[Tweeters] Three Kinds of Birds

Jeff Gibson gibsondesign at msn.com
Wed Nov 26 04:53:12 PST 2014

Still here at my parents home in Port Townsend , where we all continue to watch birds - in our own different ways.
A few days ago, while sitting at the kitchen table Dad noted, "Oh there's Mom's duck", as a big Glaucous-winged Gull landed on the deck rail just outside the window.
Now, a visiting Social Worker, or somebody who only knows Dad as someone with dementia, might chalk up this statement as another 'Alzheimer's moment", but they would be wrong about that. It's just another example of Dad's "Three Kinds of Birds" theory. It's really more of a proposal, guess.
You see, about 40 years ago Dad came up with his classification system, possibly as an antidote to hearing too many overbearing bird reports from his bratty bird- know-it-all son (me)." Nobody likes a know-it-all" was an oft-used phrase in our family, since we all have forms of that particular behavioral dysfunction.
"Well" Dad would state, in his droll way, "you know, there's three kinds of Birds - sparrows, ducks, and hawks." And Dad was always able, somehow, to fit any visible bird into one of those categories. Small birds were sparrows; many waterbirds, like a gull, could be put in the duck section; and eagles, ospreys, owls,etc could be hawks. You can see the logic, or whatever, of his idea, maybe. Dad did adjust his list occasionally, like substituting robins for sparrows etc. - but there could only be three birds at a time.
Usually the duck category stayed there, as a nod to Mom, the duck freak. Mom has a pretty nice collection of decades worth of wooden, metal, ceramic, and stone, ducks that cover many of the the available horizontal surfaces here in their home.
Back to the big Gull on the deckrail. "Oh, that's my little buddy!" Mom chirped, and went looking for some more goodies to give it. The gull is so well trained (it doesn't take much), that now it is often stalking us down the deckrail as we walk past the view windows in the living room, around into the kitchen - the deckrail gives a great interior view of the house for the feathery ,spying, Pooparazzi.
Particularly well lit in the afternoon sun, the big gull was leaking an inordinate amount of nasal drip (draining the gland they have that desalinates sea water) - shaking it's head and spraying the stuff all over.

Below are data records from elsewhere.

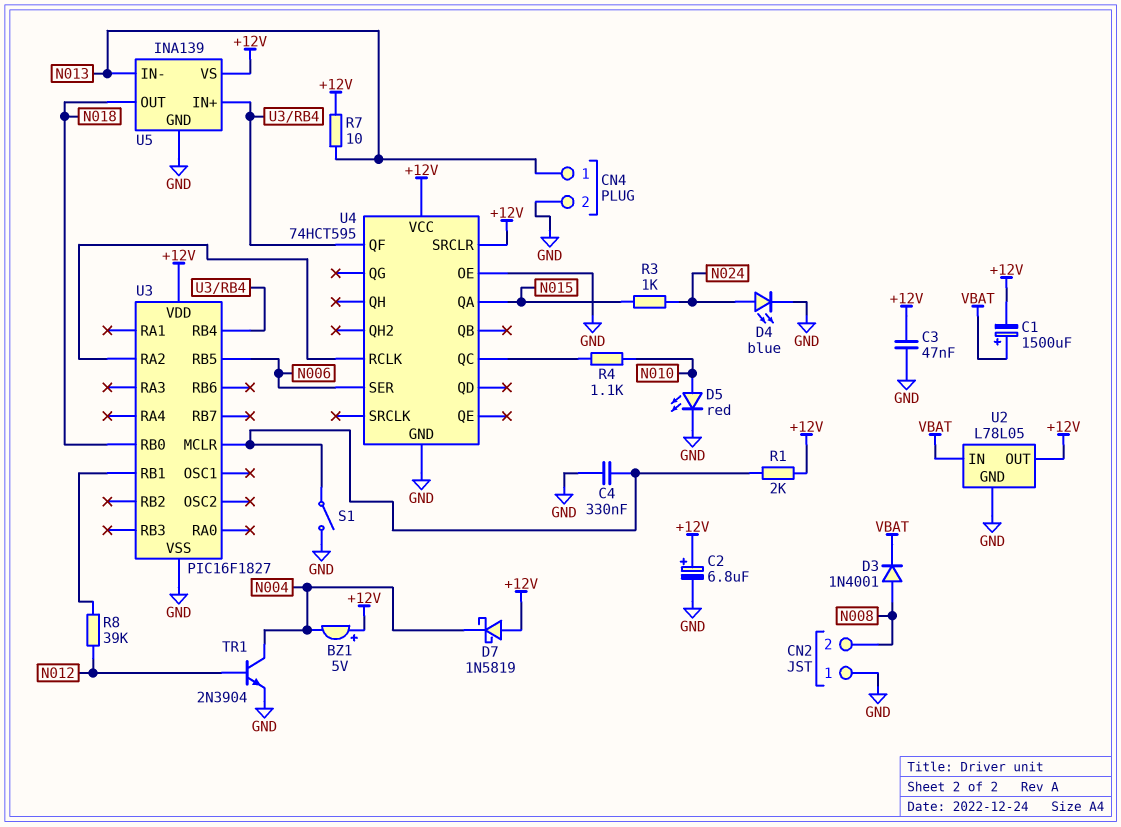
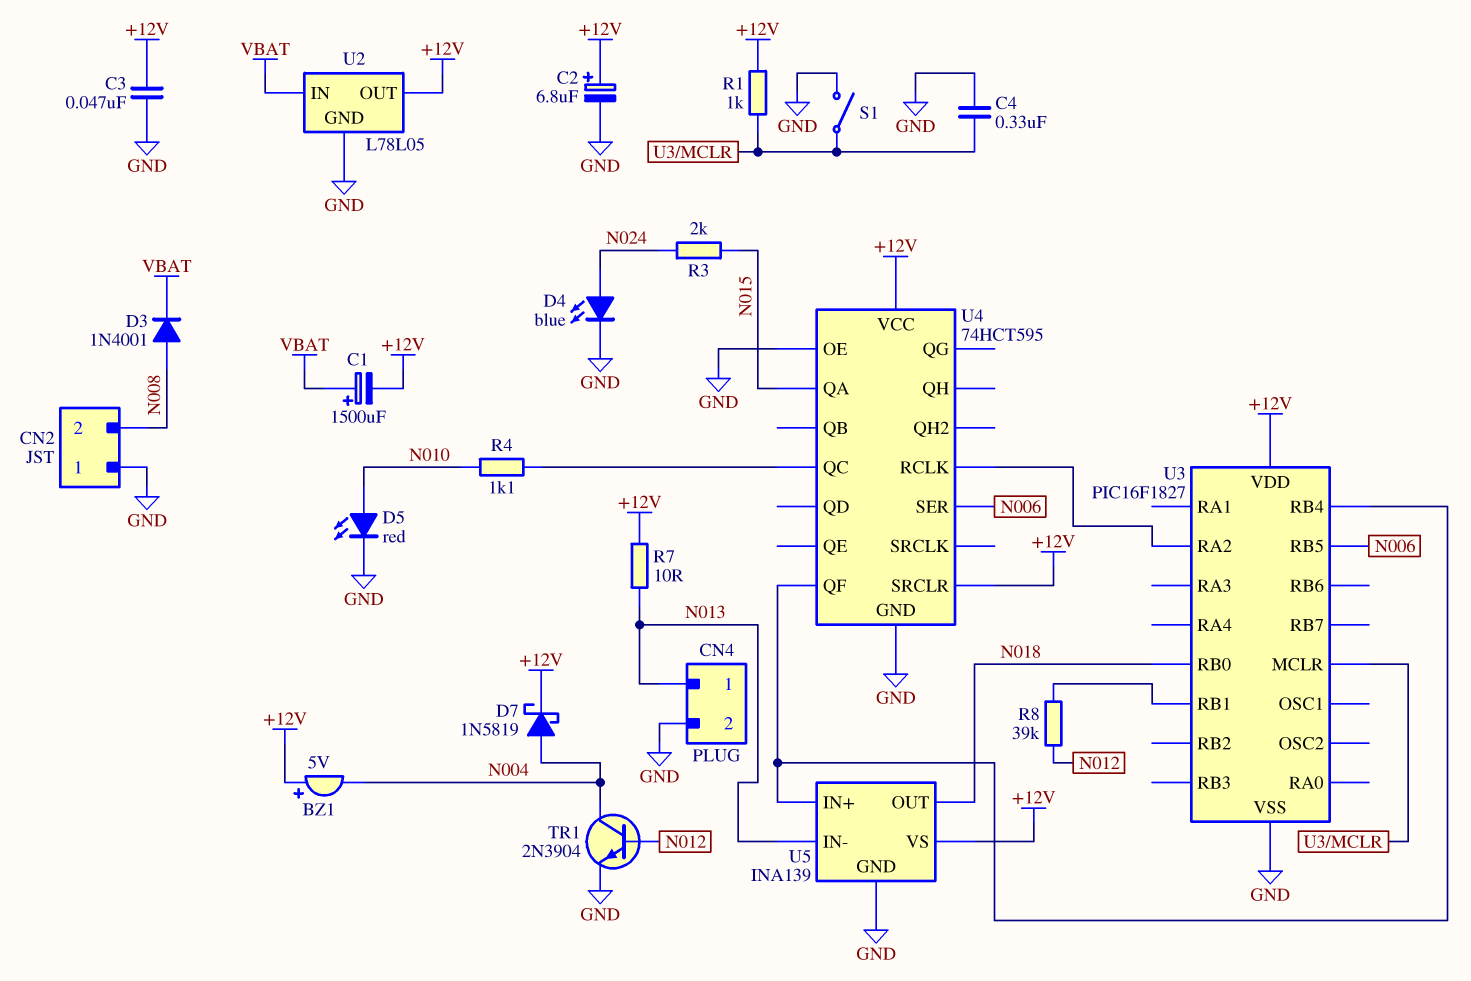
D7: schottky 1N5819 (A +12V, K N004) -> schottky 1N5819 (A N004, K +12V)
R1: 2k (+12V, U3/MCLR) -> 1k (+12V, U3/MCLR)
R3: 1k (N015, N024) -> 2k (N015, N024)

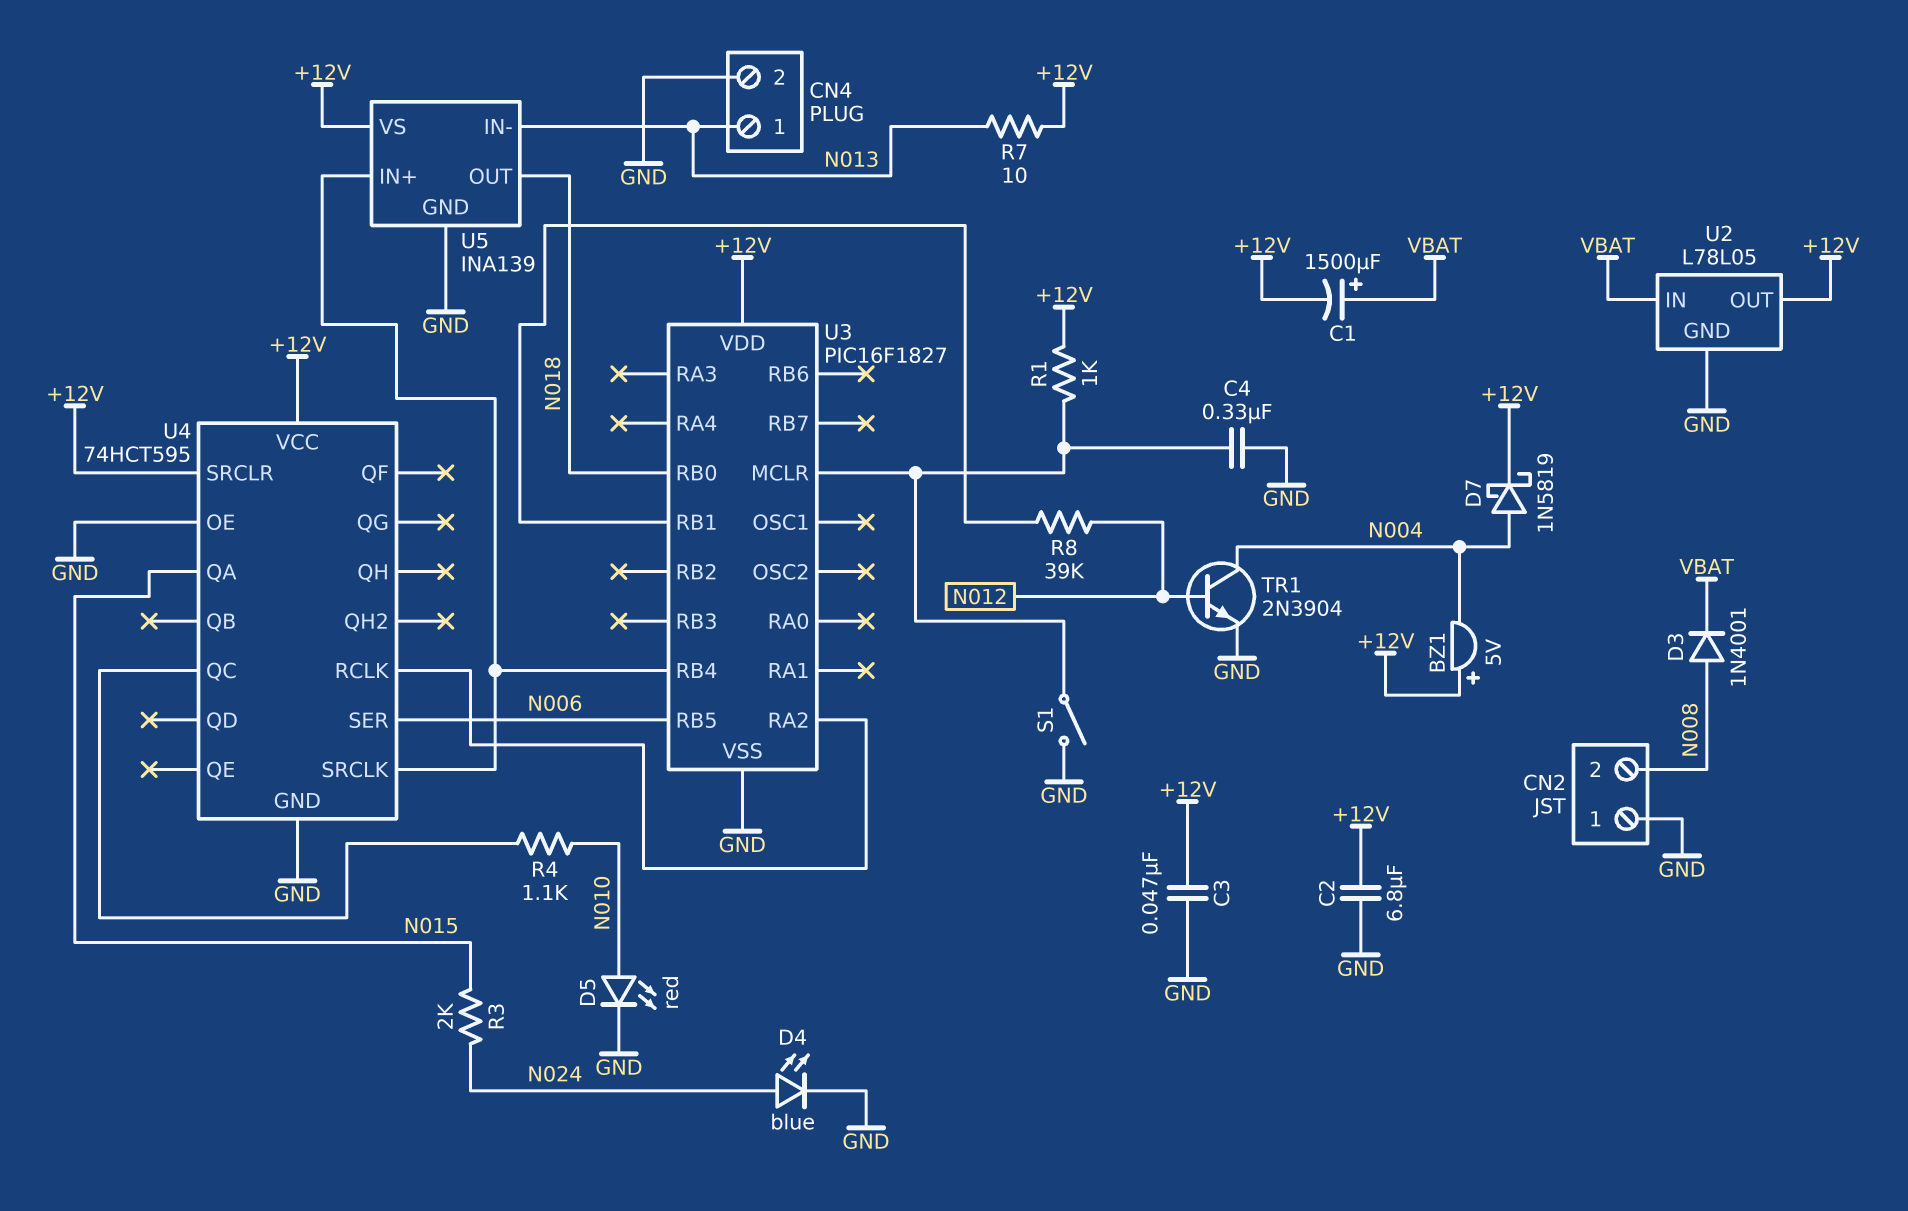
C2: 6.8uF (plus +12V, minus GND) -> 6.8uF (+12V, GND)
U4 pin QF: U3/RB4 -> none
U4 pin SRCLK: none -> U3/RB4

While intently mooching at us through the window, the gull was briefly distracted by three yellowjackets that were trying to land on it's big pink foot. It was sort of doing 'the two-step' trying to shake off the bugs, until finally, the bird nabbed a wasp right out of the air and swallowed it. "Hey, he just ate a bug!", Dad noted. An Anna's hummingbird slurping at the feeder - about two feet away- seemed to be ignoring the whole scene.